▶ Stated exercise
Quote the lines of every item word for word, leaving out the pictures.

---- Provided information

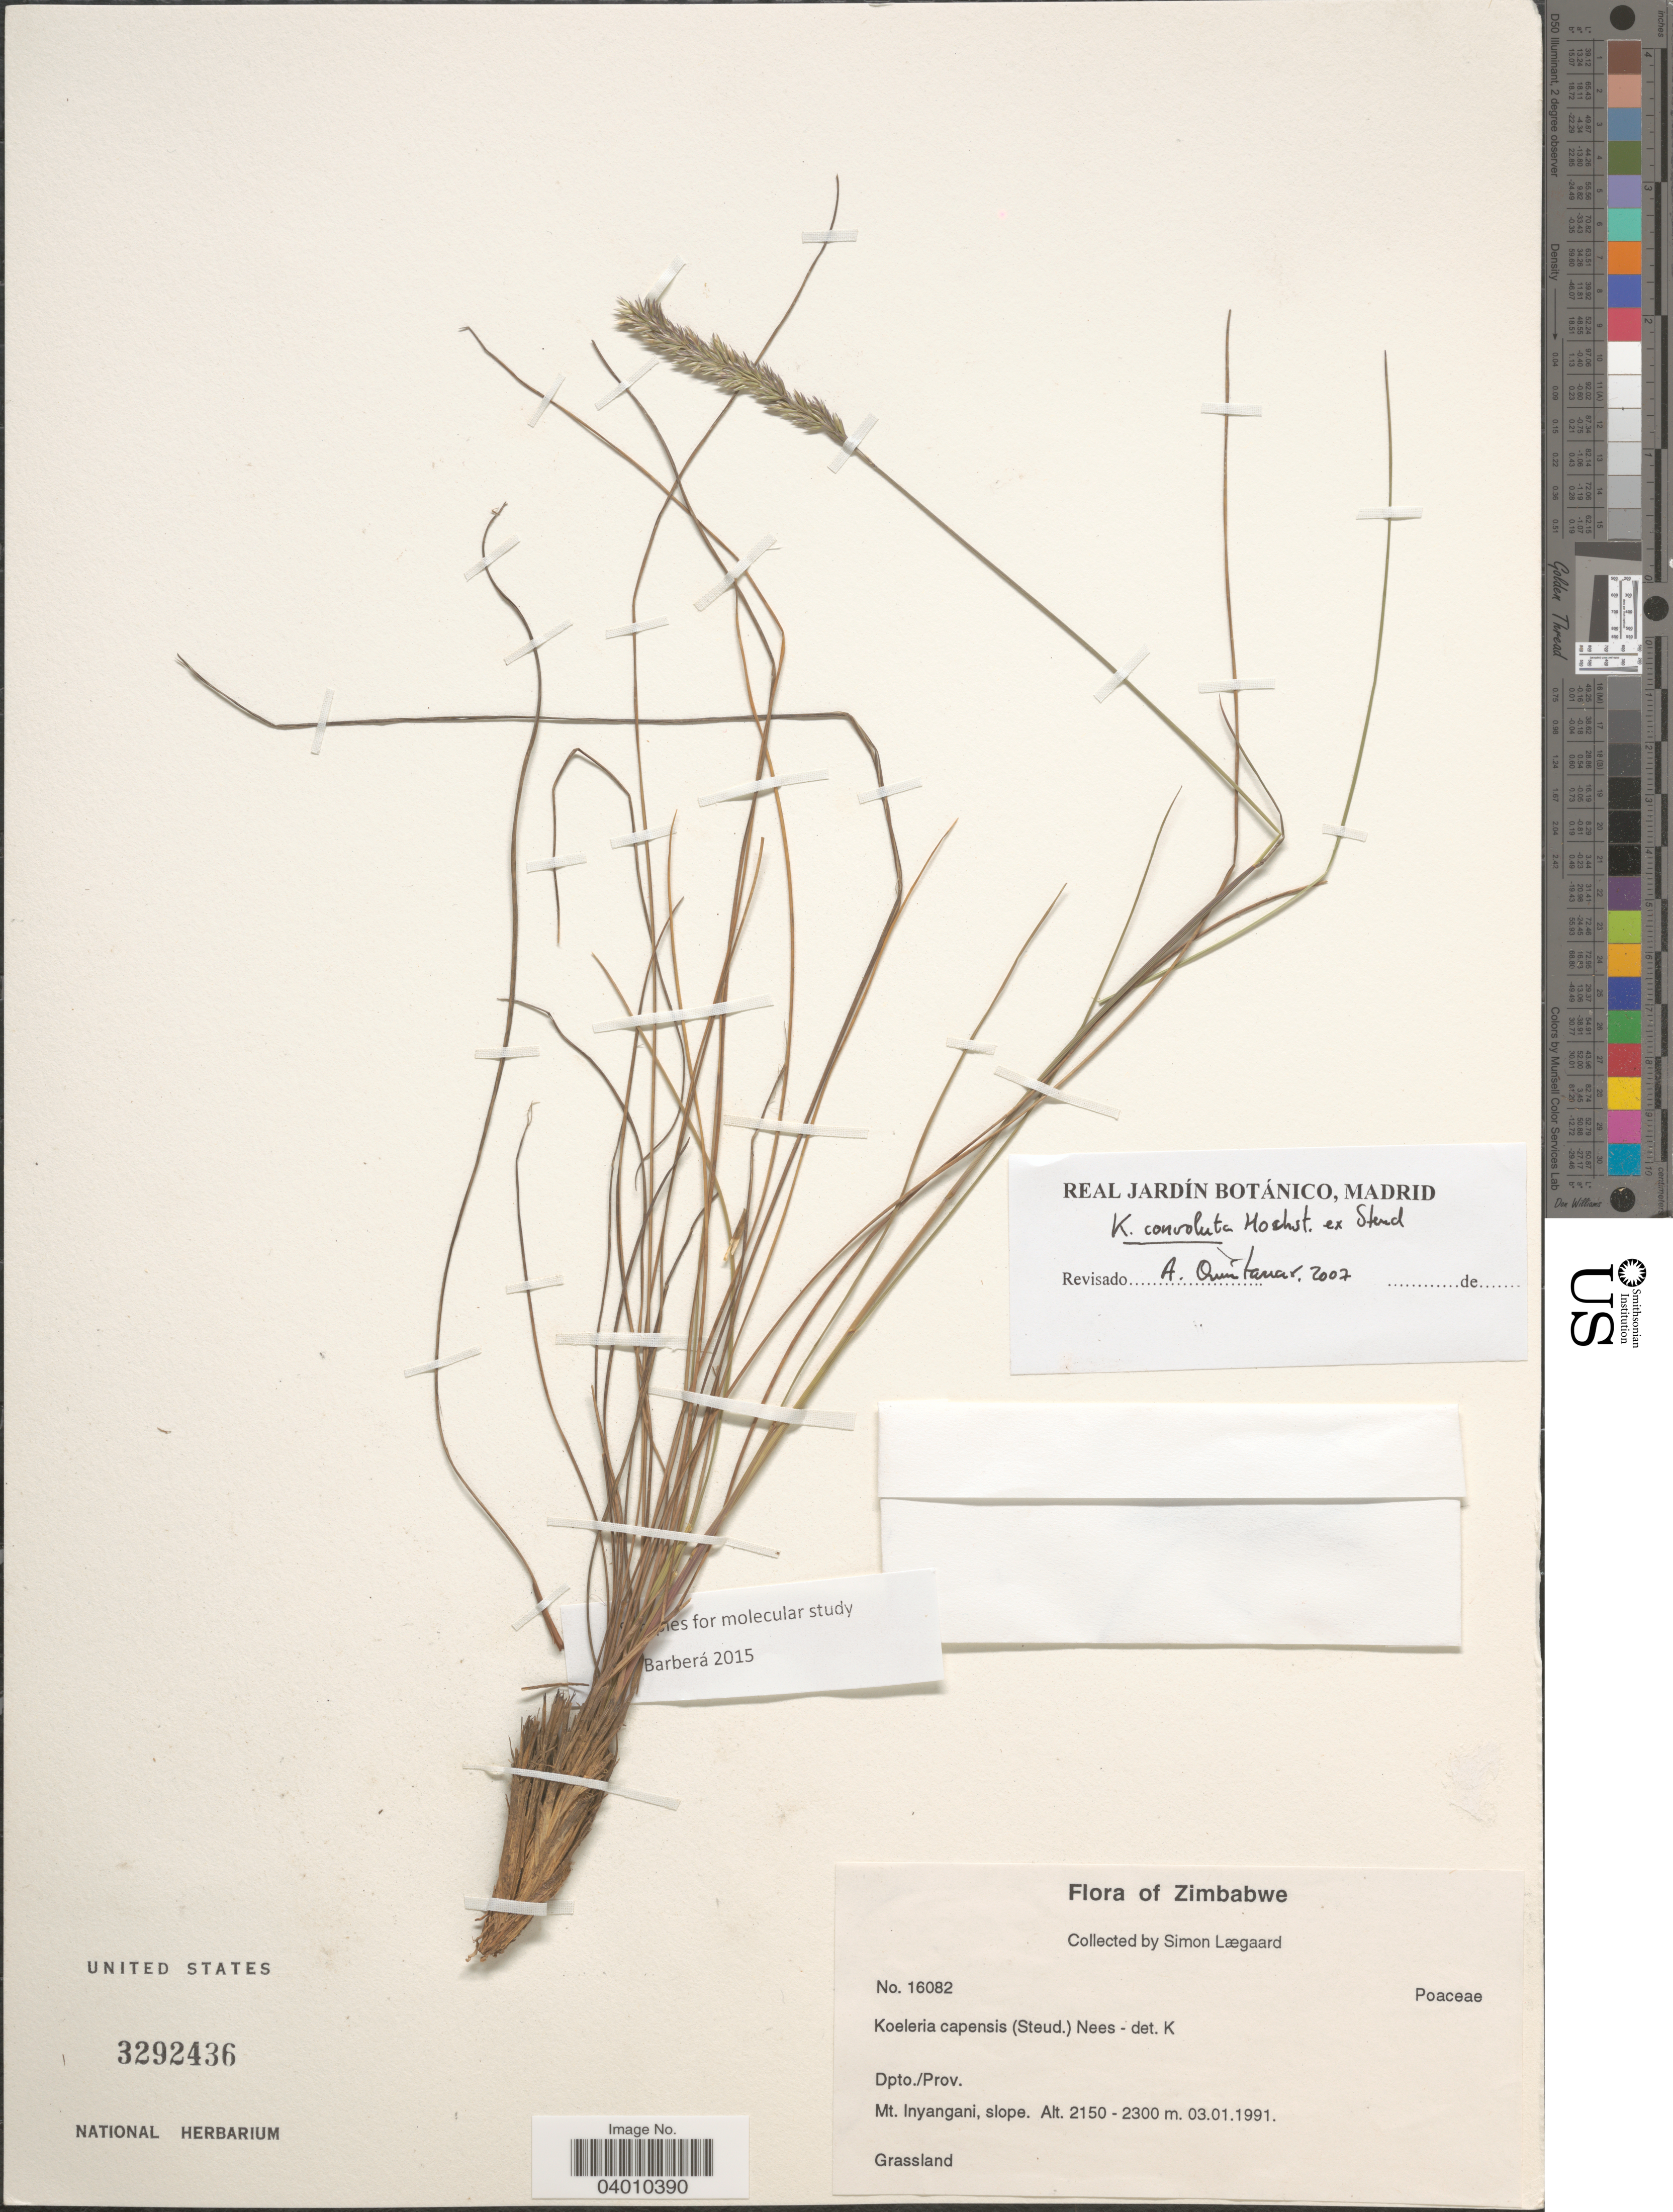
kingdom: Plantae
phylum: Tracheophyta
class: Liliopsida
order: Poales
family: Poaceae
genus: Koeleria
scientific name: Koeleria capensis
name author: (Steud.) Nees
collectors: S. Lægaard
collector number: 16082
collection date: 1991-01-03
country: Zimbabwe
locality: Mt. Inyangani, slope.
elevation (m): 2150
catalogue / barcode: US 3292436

--------

▶ Full response
kingdom: Plantae
phylum: Tracheophyta
class: Liliopsida
order: Poales
family: Poaceae
genus: Koeleria
scientific name: Koeleria capensis
name author: (Steud.) Nees
collectors: S. Lægaard
collector number: 16082
collection date: 1991-01-03
country: Zimbabwe
locality: Mt. Inyangani, slope.
elevation (m): 2150
catalogue / barcode: US 3292436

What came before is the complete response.